Reproduce the stretch from the start of the records through the line containing "Foundation](http://www.apache.org/).", leaving the pictures out of your answer.
----------------
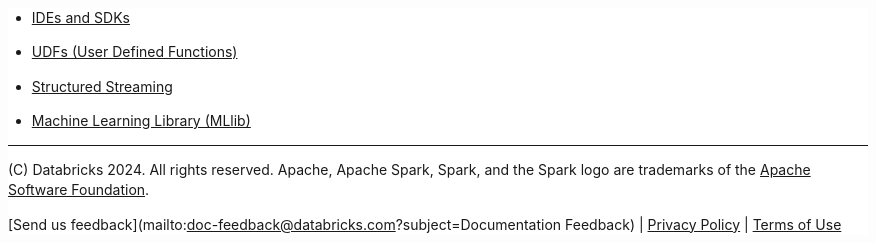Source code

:   * [IDEs and SDKs](../languages/python.html#ides-tools-sdks)

  * [UDFs (User Defined Functions)](../udf/index.html)

  * [Structured Streaming](https://spark.apache.org/docs/latest/structured-streaming-programming-guide.html#overview)

  * [Machine Learning Library (MLlib)](https://spark.apache.org/docs/latest/ml-guide.html#overview)

* * *

(C) Databricks 2024. All rights reserved. Apache, Apache Spark, Spark, and the
Spark logo are trademarks of the [Apache Software
Foundation](http://www.apache.org/).

[Send us feedback](mailto:doc-feedback@databricks.com?subject=Documentation Feedback) | [Privacy Policy](https://databricks.com/privacy-policy) | [Terms of Use](https://databricks.com/terms-of-use)

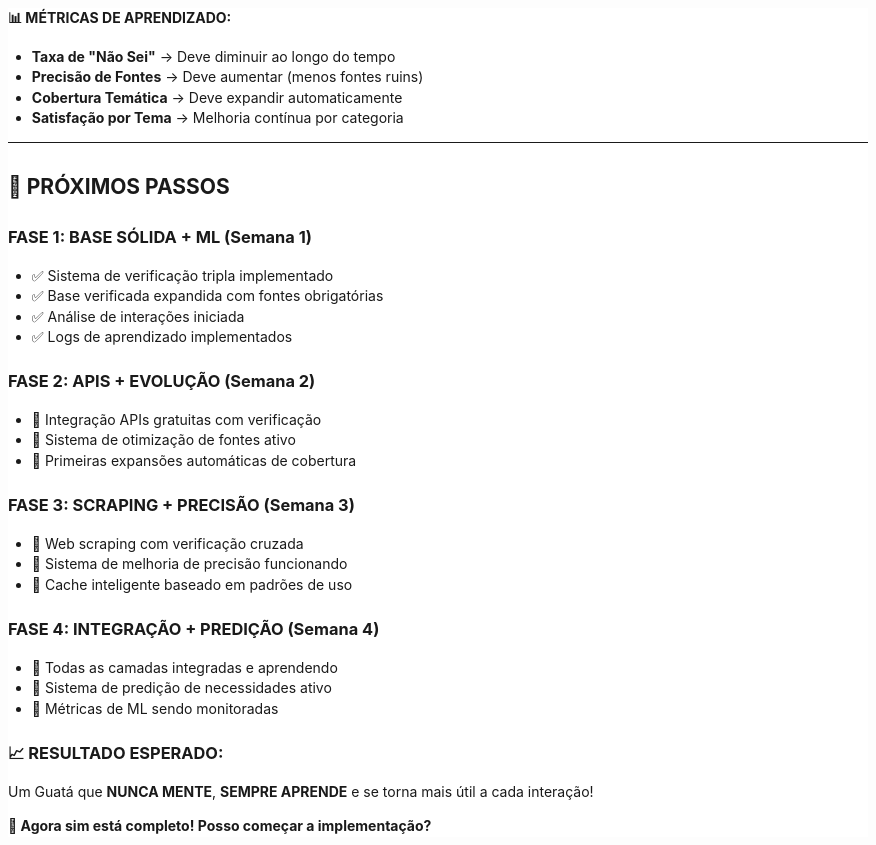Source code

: #### **📊 MÉTRICAS DE APRENDIZADO:**
- **Taxa de "Não Sei"** → Deve diminuir ao longo do tempo
- **Precisão de Fontes** → Deve aumentar (menos fontes ruins)
- **Cobertura Temática** → Deve expandir automaticamente  
- **Satisfação por Tema** → Melhoria contínua por categoria

---

## **🔧 PRÓXIMOS PASSOS**

### **FASE 1: BASE SÓLIDA + ML (Semana 1)**
- ✅ Sistema de verificação tripla implementado
- ✅ Base verificada expandida com fontes obrigatórias
- ✅ Análise de interações iniciada
- ✅ Logs de aprendizado implementados

### **FASE 2: APIS + EVOLUÇÃO (Semana 2)**  
- 🔄 Integração APIs gratuitas com verificação
- 🔄 Sistema de otimização de fontes ativo
- 🔄 Primeiras expansões automáticas de cobertura

### **FASE 3: SCRAPING + PRECISÃO (Semana 3)**
- 🔄 Web scraping com verificação cruzada
- 🔄 Sistema de melhoria de precisão funcionando
- 🔄 Cache inteligente baseado em padrões de uso

### **FASE 4: INTEGRAÇÃO + PREDIÇÃO (Semana 4)**
- 🔄 Todas as camadas integradas e aprendendo
- 🔄 Sistema de predição de necessidades ativo
- 🔄 Métricas de ML sendo monitoradas

### **📈 RESULTADO ESPERADO:**
Um Guatá que **NUNCA MENTE**, **SEMPRE APRENDE** e se torna mais útil a cada interação!

**🤔 Agora sim está completo! Posso começar a implementação?**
----------------
## Response box
Source code

:   * [IDEs and SDKs](../languages/python.html#ides-tools-sdks)

  * [UDFs (User Defined Functions)](../udf/index.html)

  * [Structured Streaming](https://spark.apache.org/docs/latest/structured-streaming-programming-guide.html#overview)

  * [Machine Learning Library (MLlib)](https://spark.apache.org/docs/latest/ml-guide.html#overview)

* * *

(C) Databricks 2024. All rights reserved. Apache, Apache Spark, Spark, and the
Spark logo are trademarks of the [Apache Software
Foundation](http://www.apache.org/).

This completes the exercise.